Supplied text below:

# Seaford GPO Repeater station - Seaford - September 2017



## Gromr (Sep 17, 2017)

Also known as Chyngton Bunker, this is a a small bunker in Seaford.


*History*

_'Also known as the Seaford GPO Repeater station, the bunker was built in 1942 in preparation for the re-establishment of submarine cable links to continental Europe after D-Day. Several other booster or repeater stations were built at Dover, Southbourne, Swanage and Dartmouth but it is not known if they survived.

The structure is T-shaped and buried under an earth bank, and is formed out of a long concrete-covered Nissen hut set on dwarf brick walls, subdivided by brick walls, and with a brick walled entrance section built out from it towards the road. There are also two escape shafts and the entrance extension includes a small guard room. 

According to a survey by the Sussex Archaeological Society there were six rooms and they believed that “Room 1 was a guard room, Rooms 2 and 3 were for offices and stores, Room 4 was an entrance lobby with chemical toilets, Room 5 was the main equipment area and insulated/sound-proofed Room 6 was probably for an emergency generator”. Some of the soundproofing material of unknown composition still survives.

Electric lighting was provided, and cables for power and equipment were both cast into the floor and also above floor level suggesting possible phases of installation and use

The new submarine cable was the first commercial Telcothene (Telcon's name for their polythene dielectric material) insulated telephone cable, and was laid from Hope Gap, near Cuckmere to Dieppe in 1945.'_

Chyngton Bunker


*The Explore*

Although seemingly sealed, it is actually still accessible with some effort. This is one of those high effort low reward type places, but might as well put the pictures up as I went to the effort of getting in.

End of Supplied text.

Work order 1 =>
In the Seaford bunker post, turn the paragraph starting "The structure is T-shaped" into a short list that keeps its main facts.
Work order 2 =>
Using the Seaford bunker post, explain why the bunker was built in 1942.
Work order 3 =>
Carry on the Seaford bunker post from its last sentence.

Supplied entries below:

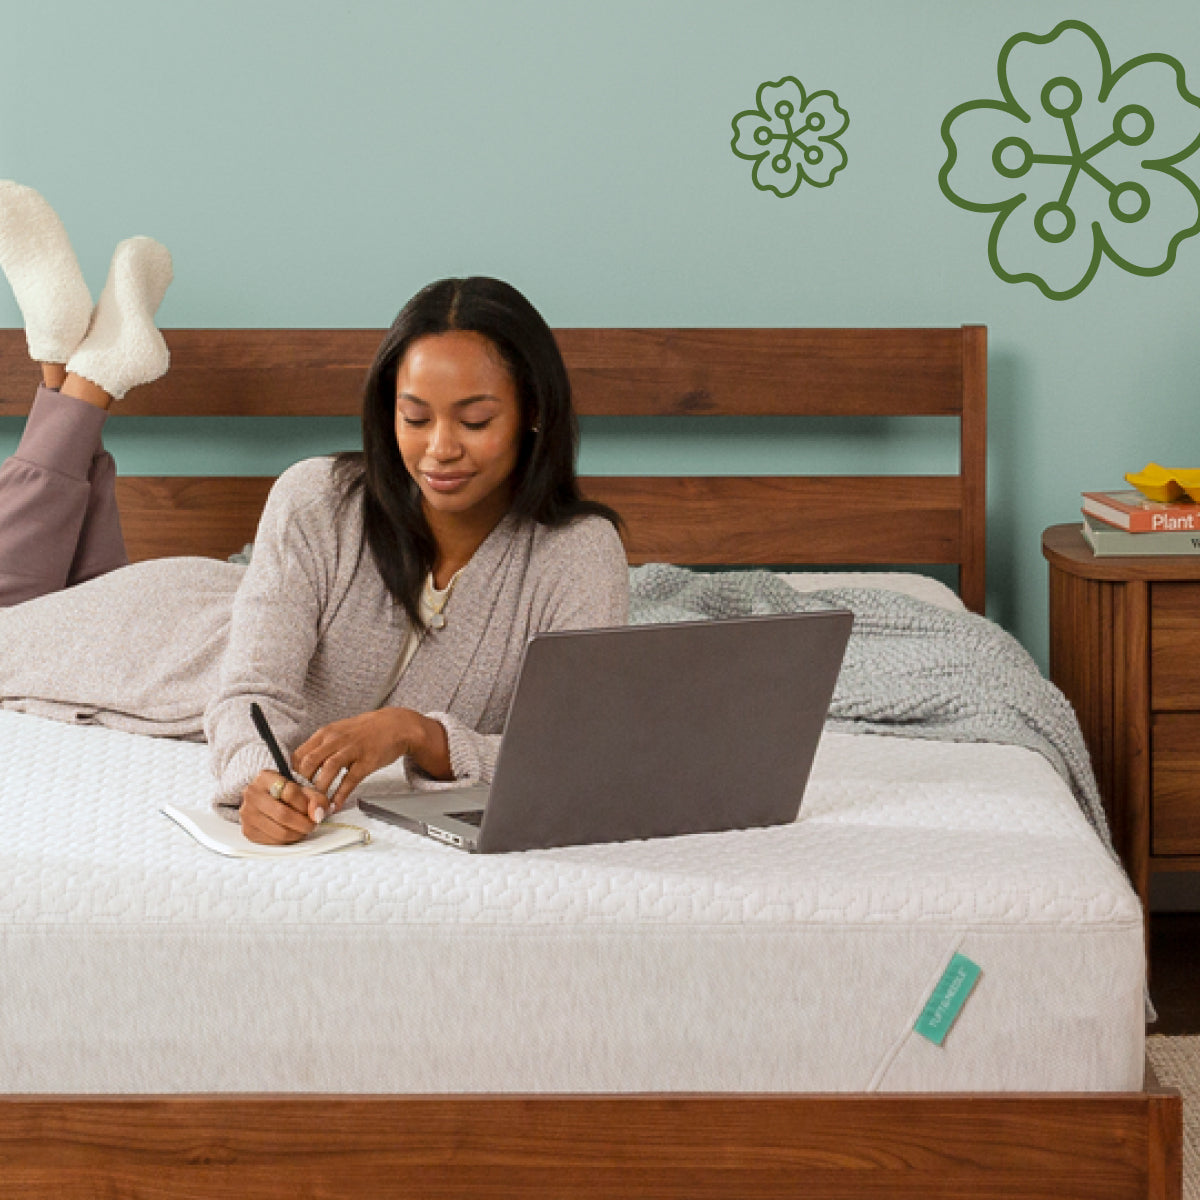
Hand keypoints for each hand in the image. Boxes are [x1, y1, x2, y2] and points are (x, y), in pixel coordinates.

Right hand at [240, 770, 328, 844]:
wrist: (265, 800)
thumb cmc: (286, 794)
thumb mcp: (303, 789)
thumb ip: (316, 799)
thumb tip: (317, 815)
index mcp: (265, 777)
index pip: (290, 792)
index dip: (306, 805)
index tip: (314, 811)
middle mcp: (252, 794)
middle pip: (283, 814)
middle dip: (303, 823)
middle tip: (312, 825)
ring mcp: (247, 813)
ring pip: (279, 831)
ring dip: (297, 834)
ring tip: (303, 830)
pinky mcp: (247, 830)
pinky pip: (272, 842)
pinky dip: (286, 841)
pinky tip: (291, 833)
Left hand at [293, 707, 449, 811]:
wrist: (396, 725)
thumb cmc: (365, 732)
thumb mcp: (339, 732)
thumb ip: (322, 748)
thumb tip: (304, 769)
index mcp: (325, 734)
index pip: (299, 754)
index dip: (293, 774)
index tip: (294, 789)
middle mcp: (336, 739)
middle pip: (309, 762)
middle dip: (303, 784)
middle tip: (302, 800)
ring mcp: (352, 749)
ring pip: (328, 769)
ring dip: (320, 790)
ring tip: (317, 806)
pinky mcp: (367, 760)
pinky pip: (350, 779)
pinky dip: (341, 794)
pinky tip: (336, 804)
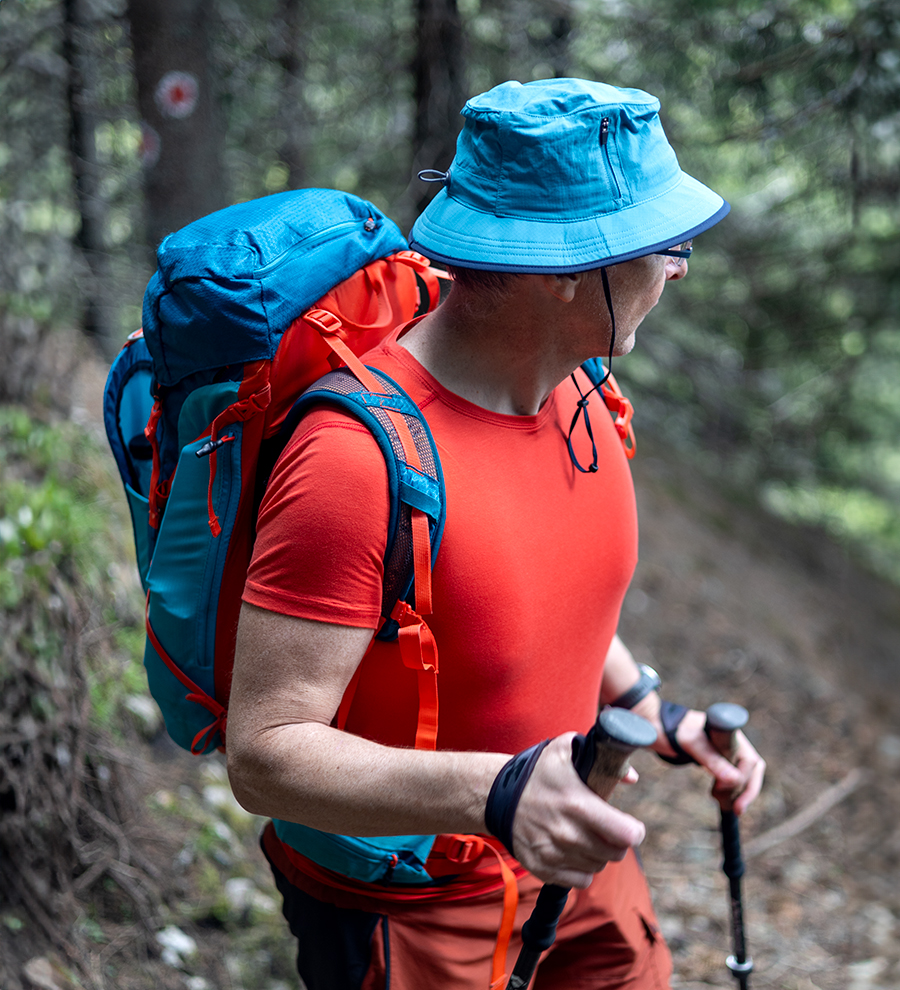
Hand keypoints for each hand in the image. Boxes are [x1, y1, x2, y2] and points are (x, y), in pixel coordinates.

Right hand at [510, 733, 645, 888]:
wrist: (495, 795)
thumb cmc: (537, 772)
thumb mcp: (565, 750)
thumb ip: (603, 759)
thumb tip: (631, 778)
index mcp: (577, 804)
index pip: (625, 834)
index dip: (634, 831)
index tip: (631, 825)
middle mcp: (567, 834)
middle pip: (616, 853)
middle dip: (617, 842)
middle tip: (609, 829)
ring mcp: (554, 855)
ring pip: (599, 867)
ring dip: (599, 854)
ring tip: (588, 836)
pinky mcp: (543, 869)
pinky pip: (580, 880)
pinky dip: (583, 869)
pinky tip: (575, 851)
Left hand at [669, 708, 764, 815]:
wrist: (655, 725)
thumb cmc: (673, 730)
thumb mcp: (690, 745)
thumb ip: (711, 759)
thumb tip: (735, 779)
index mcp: (729, 733)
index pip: (750, 761)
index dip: (746, 782)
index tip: (732, 799)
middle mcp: (731, 740)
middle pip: (751, 769)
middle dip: (745, 791)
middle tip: (734, 809)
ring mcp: (725, 749)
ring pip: (744, 774)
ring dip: (738, 792)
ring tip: (725, 804)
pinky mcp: (717, 757)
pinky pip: (732, 775)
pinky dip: (730, 789)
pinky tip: (719, 797)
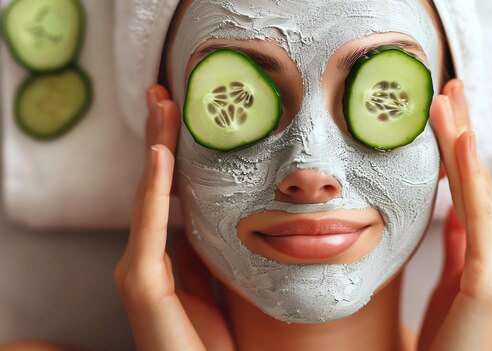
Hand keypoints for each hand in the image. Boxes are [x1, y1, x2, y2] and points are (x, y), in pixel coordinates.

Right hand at [114, 85, 233, 350]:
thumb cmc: (211, 343)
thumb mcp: (215, 287)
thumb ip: (205, 255)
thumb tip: (210, 220)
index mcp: (165, 257)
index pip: (166, 193)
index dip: (170, 152)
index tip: (179, 111)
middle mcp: (147, 258)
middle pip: (153, 186)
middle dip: (157, 138)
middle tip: (162, 93)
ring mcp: (140, 271)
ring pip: (149, 198)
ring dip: (155, 150)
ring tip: (162, 106)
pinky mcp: (141, 287)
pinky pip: (150, 231)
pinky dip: (154, 193)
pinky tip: (162, 158)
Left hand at [418, 80, 491, 350]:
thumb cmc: (448, 338)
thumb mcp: (450, 283)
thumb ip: (459, 245)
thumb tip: (454, 208)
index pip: (476, 189)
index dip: (462, 148)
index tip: (448, 109)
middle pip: (481, 181)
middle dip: (464, 131)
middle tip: (450, 86)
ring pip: (480, 190)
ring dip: (462, 140)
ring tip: (448, 100)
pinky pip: (478, 216)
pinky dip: (469, 176)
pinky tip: (460, 141)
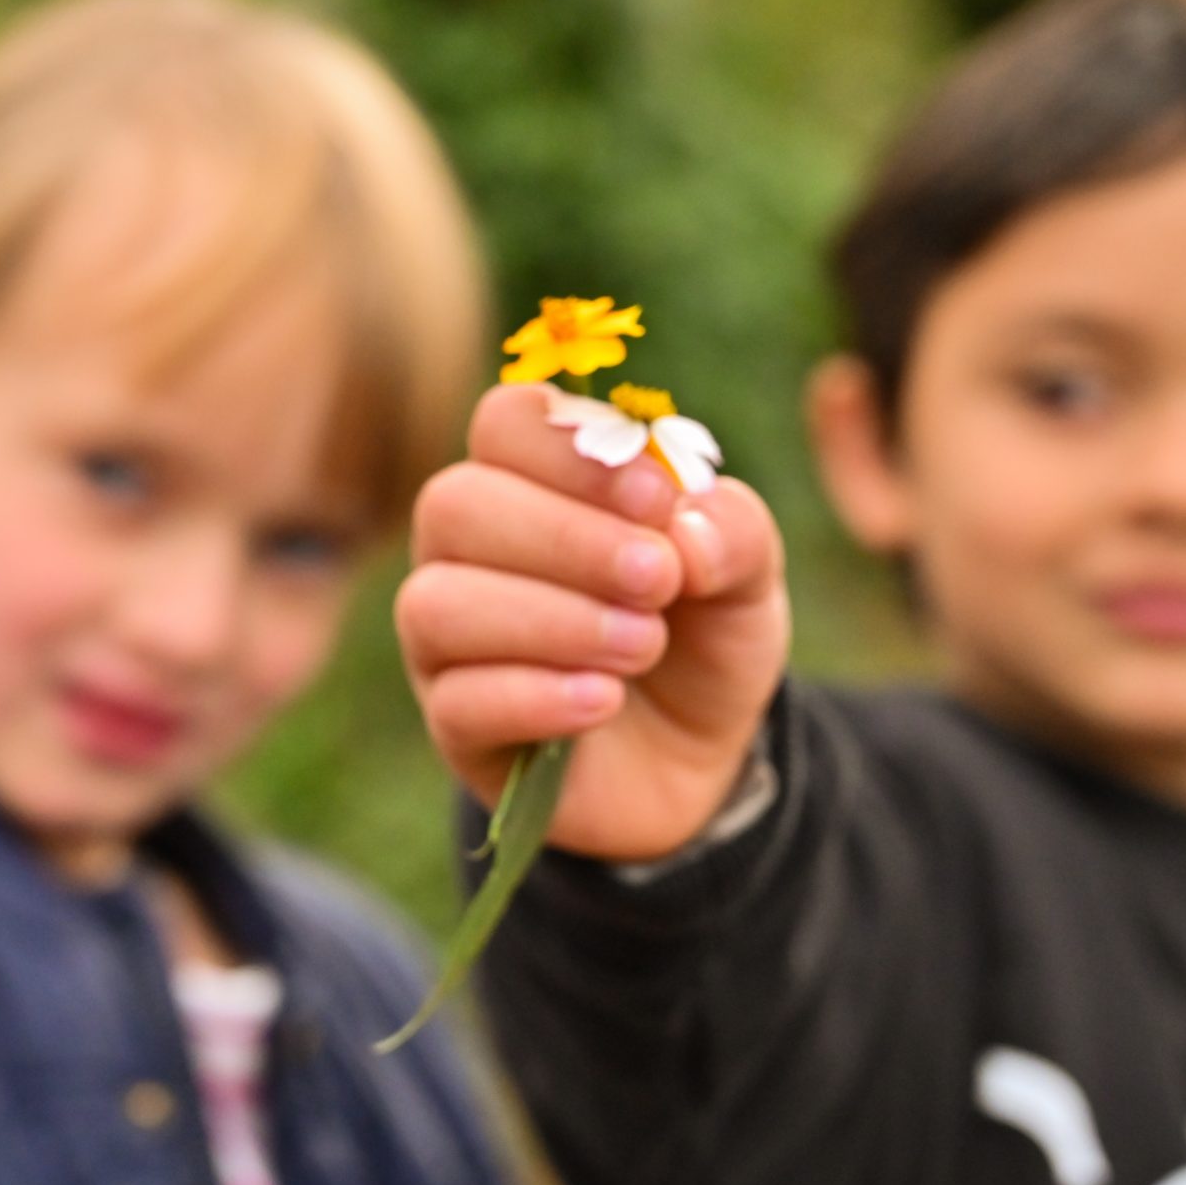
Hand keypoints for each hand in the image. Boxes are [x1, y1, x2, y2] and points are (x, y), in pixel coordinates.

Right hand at [399, 385, 789, 861]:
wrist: (696, 762)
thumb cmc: (701, 641)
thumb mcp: (747, 580)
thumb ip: (734, 533)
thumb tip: (684, 531)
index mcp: (531, 483)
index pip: (505, 422)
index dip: (572, 451)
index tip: (657, 500)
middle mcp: (469, 551)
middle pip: (454, 505)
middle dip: (565, 538)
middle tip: (657, 580)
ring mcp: (449, 642)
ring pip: (438, 605)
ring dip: (552, 620)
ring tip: (642, 647)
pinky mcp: (457, 727)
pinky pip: (457, 702)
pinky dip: (538, 697)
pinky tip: (603, 701)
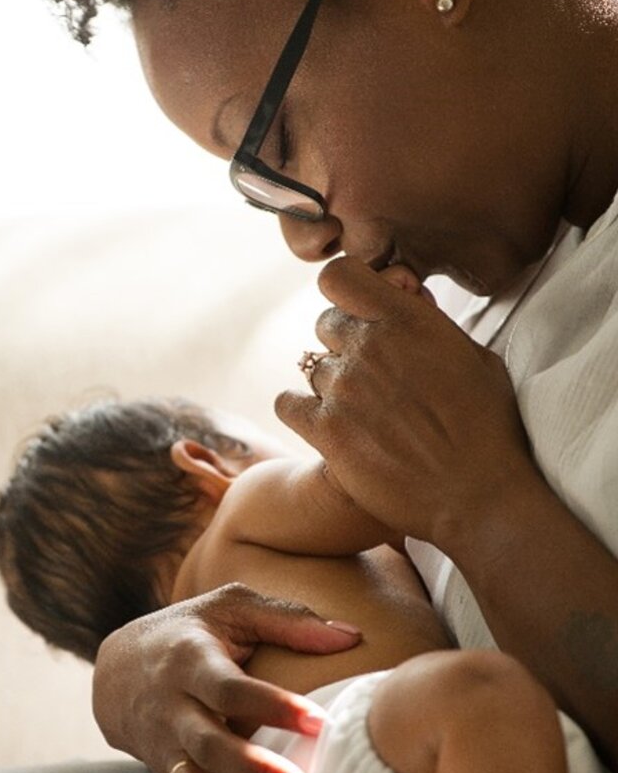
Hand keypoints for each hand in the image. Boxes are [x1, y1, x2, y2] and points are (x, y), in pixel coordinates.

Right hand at [92, 583, 360, 772]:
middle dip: (251, 772)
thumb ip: (287, 619)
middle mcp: (173, 708)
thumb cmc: (193, 630)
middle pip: (207, 745)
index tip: (318, 722)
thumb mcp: (231, 607)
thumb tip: (351, 635)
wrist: (120, 666)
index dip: (271, 705)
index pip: (229, 686)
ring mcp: (166, 749)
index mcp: (190, 660)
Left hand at [276, 256, 536, 549]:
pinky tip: (324, 424)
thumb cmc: (487, 427)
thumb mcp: (473, 357)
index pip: (338, 276)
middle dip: (344, 343)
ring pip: (310, 367)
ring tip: (362, 413)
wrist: (479, 496)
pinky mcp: (325, 431)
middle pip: (325, 323)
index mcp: (406, 320)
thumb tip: (402, 295)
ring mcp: (343, 388)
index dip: (344, 291)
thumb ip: (428, 323)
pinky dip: (299, 410)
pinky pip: (285, 403)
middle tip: (370, 373)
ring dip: (330, 384)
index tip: (359, 310)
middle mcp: (368, 347)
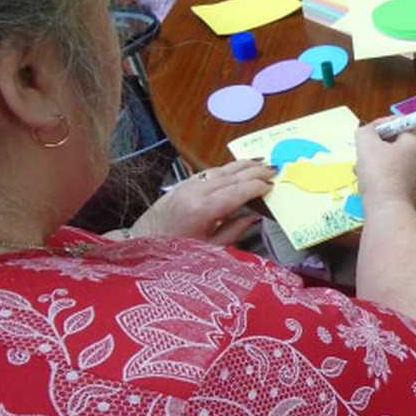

End of Supplied entries.

Expected answer 1 =>
- T-shaped structure buried under an earth bank
- Built from a long concrete-covered Nissen hut set on dwarf brick walls
- Divided inside by brick walls
- Brick-walled entrance section built out toward the road
- Two escape shafts
- Small guard room in the entrance extension

Expected answer 2 =>
It was built to prepare for the re-establishment of submarine cable links to continental Europe after D-Day.

Expected answer 3 =>
There were signs of a homeless person living here, but long since gone since they gated closed the entrance.



*Photos*


----------



## Brewtal (Sep 17, 2017)

Nicely done mate. I'm curious about the hole in the ground in pic 5. Did it lead anywhere?


----------



## Gromr (Sep 17, 2017)

Nope, was like a foot deep.


----------



## smiler (Sep 17, 2017)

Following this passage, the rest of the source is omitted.